The fate of a chosen many…

My mother in law and I went for a facial cleansing last night to a lady who runs a small salon in the garage of her home. My experience there was as relaxing as it was depressing. 

The cleansing started off as it usually does- moisturizer on the face and small chit chat- but the casual chit chat came to an abrupt halt when my mother in law asked the lady a simple question; “How are things at home?”

The sudden pause in the lady’s movements, and the sigh with which she replied, “worse” was enough to make my mil feel instant remorse. Since this was the first time I was meeting this lady, I had no idea what this was about but as the conversation progressed, I started to understand where she was coming from. 

Before I begin the story of Mrs. Khan, the facial lady, let me give you a brief background about her family situation; Mrs.

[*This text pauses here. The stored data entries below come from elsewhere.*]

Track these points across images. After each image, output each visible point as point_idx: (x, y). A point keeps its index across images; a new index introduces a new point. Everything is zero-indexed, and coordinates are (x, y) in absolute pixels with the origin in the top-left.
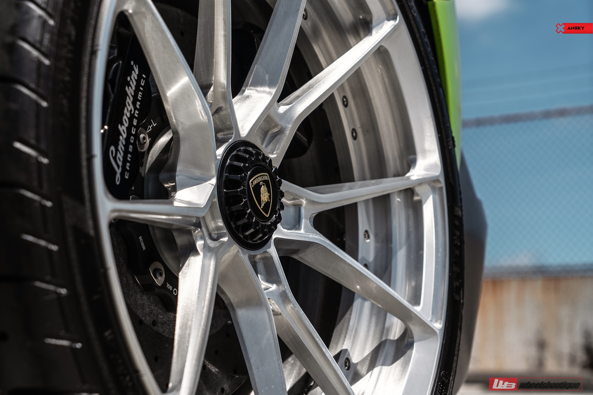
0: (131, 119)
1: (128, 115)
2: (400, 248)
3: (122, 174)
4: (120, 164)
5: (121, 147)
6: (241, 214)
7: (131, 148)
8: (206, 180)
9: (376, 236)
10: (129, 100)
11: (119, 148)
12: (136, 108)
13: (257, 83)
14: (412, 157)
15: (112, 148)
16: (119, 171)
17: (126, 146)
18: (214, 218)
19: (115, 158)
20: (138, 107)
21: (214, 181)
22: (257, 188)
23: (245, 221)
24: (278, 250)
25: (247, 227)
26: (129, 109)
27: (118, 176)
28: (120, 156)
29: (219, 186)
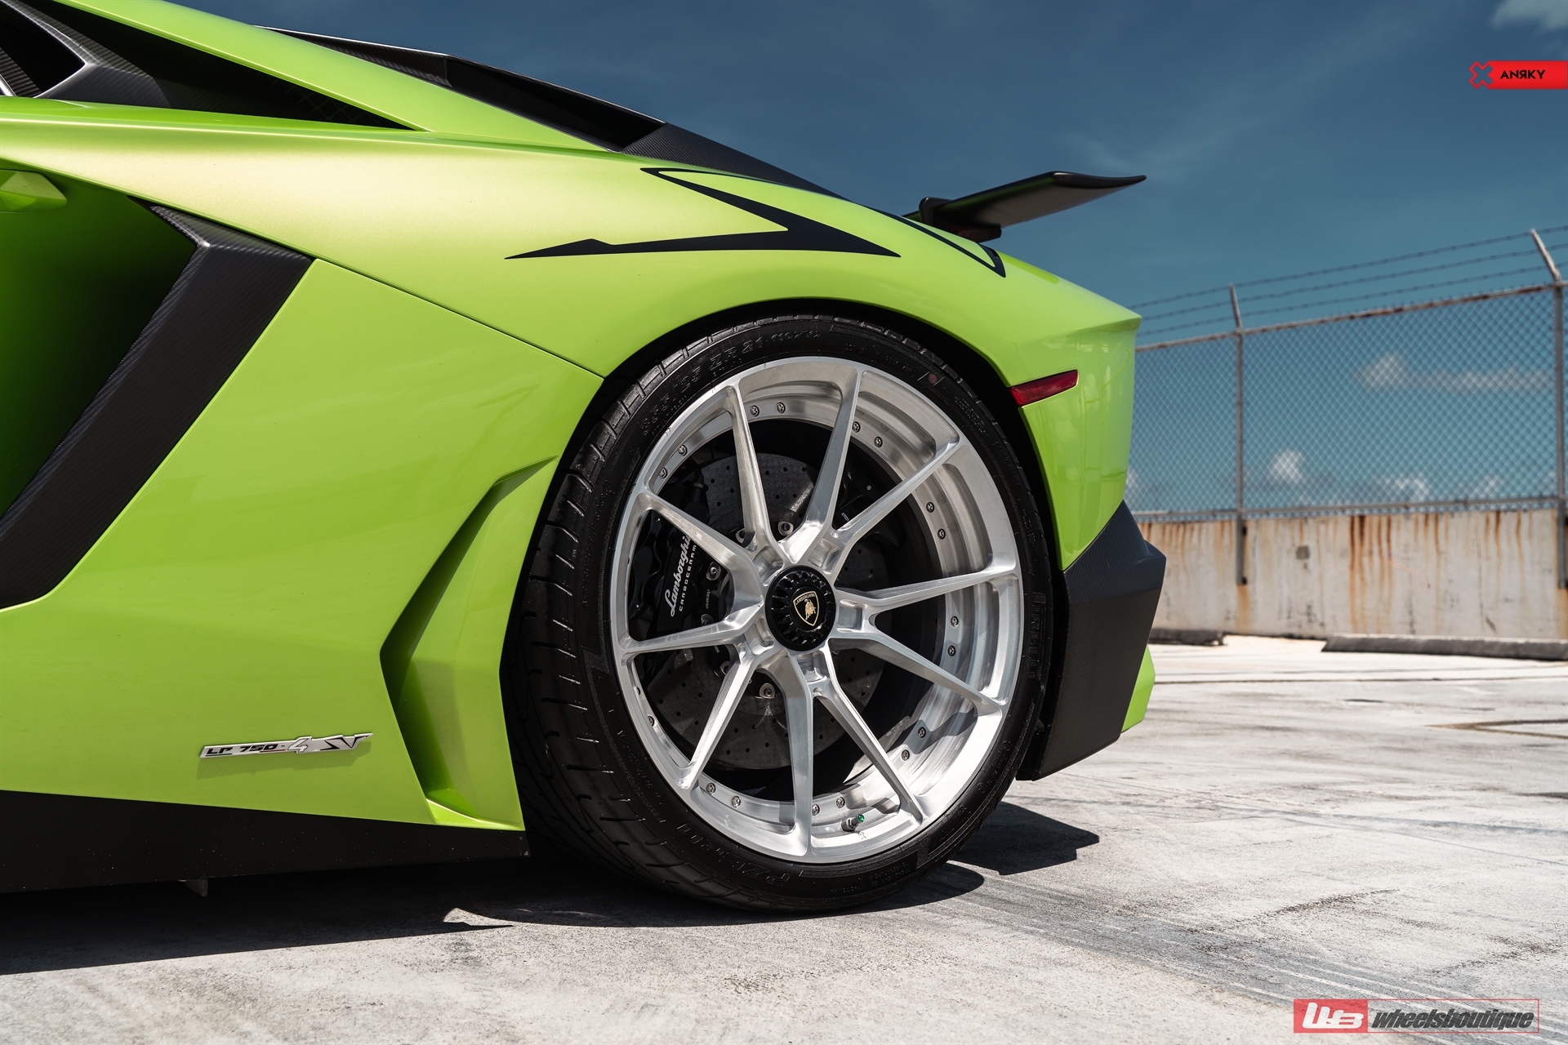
0: (685, 568)
1: (683, 565)
2: (980, 634)
3: (677, 609)
4: (675, 601)
5: (676, 589)
6: (787, 626)
7: (685, 588)
8: (756, 603)
9: (964, 621)
10: (684, 554)
11: (674, 590)
12: (690, 558)
13: (811, 519)
14: (990, 555)
15: (668, 591)
16: (673, 607)
17: (681, 588)
18: (764, 630)
19: (670, 599)
20: (692, 557)
21: (762, 604)
22: (802, 606)
23: (788, 632)
24: (831, 650)
25: (793, 634)
26: (684, 560)
27: (673, 610)
28: (675, 596)
29: (767, 606)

Khan is married and lives with her husband, two daughters and a mother in law. Her husband hasn’t been quite lucky with jobs and has been on and off work for a while, consequently being unable to support his family as a man in Pakistani society should. In order to meet the needs of the household, Mrs. Khan runs a salon in her garage after six pm and her afternoons are spent running a gym and giving Yoga lessons at home. Mrs. Khan’s mil, too, happens to support the family financially, by running a Montessori on the Ground floor of the house. So far, so good?

So what makes things at home “worse” for Mrs. Khan? 

Her mother in law.

It is true that the principal of a Montessori, an educator, a woman children look up to and parents have high expectations from, is actually an old school  monster at home. Who would have thought? And all because her daughter in law failed to produce a son! It’s been over twenty years since Mrs. Khan got married and moved in with her husband, and her mil’s been after her life ever since. “I don’t understand why women get their sons married if they can’t stand sharing them with another woman! Is it just so somebody can do the housework and be at their son’s beck and call? Why are we reduced to becoming faceless slaves if we fail to produce a boy?” cried Mrs. Khan angrily. 

 Mrs. Khan’s mother in law makes it a point to verbally abuse her on a daily basis, not helping out with any of the house chores and making life impossible for servants, ensuring their immediate departure from the house. So Mrs. Khan has to shoulder the burden of two of her businesses along with the demanding chores of the household. Even her daughters are not spared! They too have to suffer the consequences of simply having been born. Mr. Khan does not join his mother in verbally assaulting his wife, but his lack of support in defending her feels like a physical blow to his wife. With constant bickering and a lack of social life, Mrs. Khan’s world is dark, depressing and forever ruined.

But this was not as shocking to hear as the story that Mrs. Khan narrated next. One of Mrs. Khan’s Yoga students recently got a divorce. She was married for a total of four months in which her husband would beat her up occasionally, her mother in law would time her showers, meals, chores, calls and everything else she did, physically reprimanding her if she exceeded the allotted time. Together, they made her life a nightmare with verbal and physical abuses that could easily damage a girl’s soul. Finally, four months into the marriage when the girl was pregnant, she was sent to her mother’s house and a divorce notice followed a week later. The girl lost her baby from shock. 

There are so many such cases that Mrs. Khan comes across on a regular basis and she feels that it has become a common problem in most households. Mothers in law are treating their newly wed daughters in law as competition, trying to show them who’s boss by repressing them every chance they get. These repression tactics often get out of control and result in physical abuse and a destroyed marriage. Husbands do not stop this constant battle because they usually feel more loyal towards their mothers and believe the wife must deserve whatever comes her way. Sometimes, husbands may take part in the joys of beating up the helpless woman, while at other times, he may feel benevolent and ignore her. What I fail to understand is why educated men, coming from apparently respectable families, do not find this violence shocking or even unjust? Why do young girls, who have an MBA degree and a certain level of independence that comes with it, not stand up to such violence and walk out?

Why are so many women going through this today? This is not something that happens in illiterate families because, if the principal of a Montessori can enjoy being a monster in law, then why not any ordinary educated housewife? Can these atrocities be stopped by limiting arranged marriages? Or are these problems a result of living in large joint families? Why do these things happen in this day and age? When did these older women lose their consciences?

Once the cleansing was complete, my mother in law and I exchanged a look that probably conveyed a million thoughts in a second. I left the small salon with many questions and several concerns, but with certainty regarding one thing; I have the best in laws ever and I am a very very lucky girl.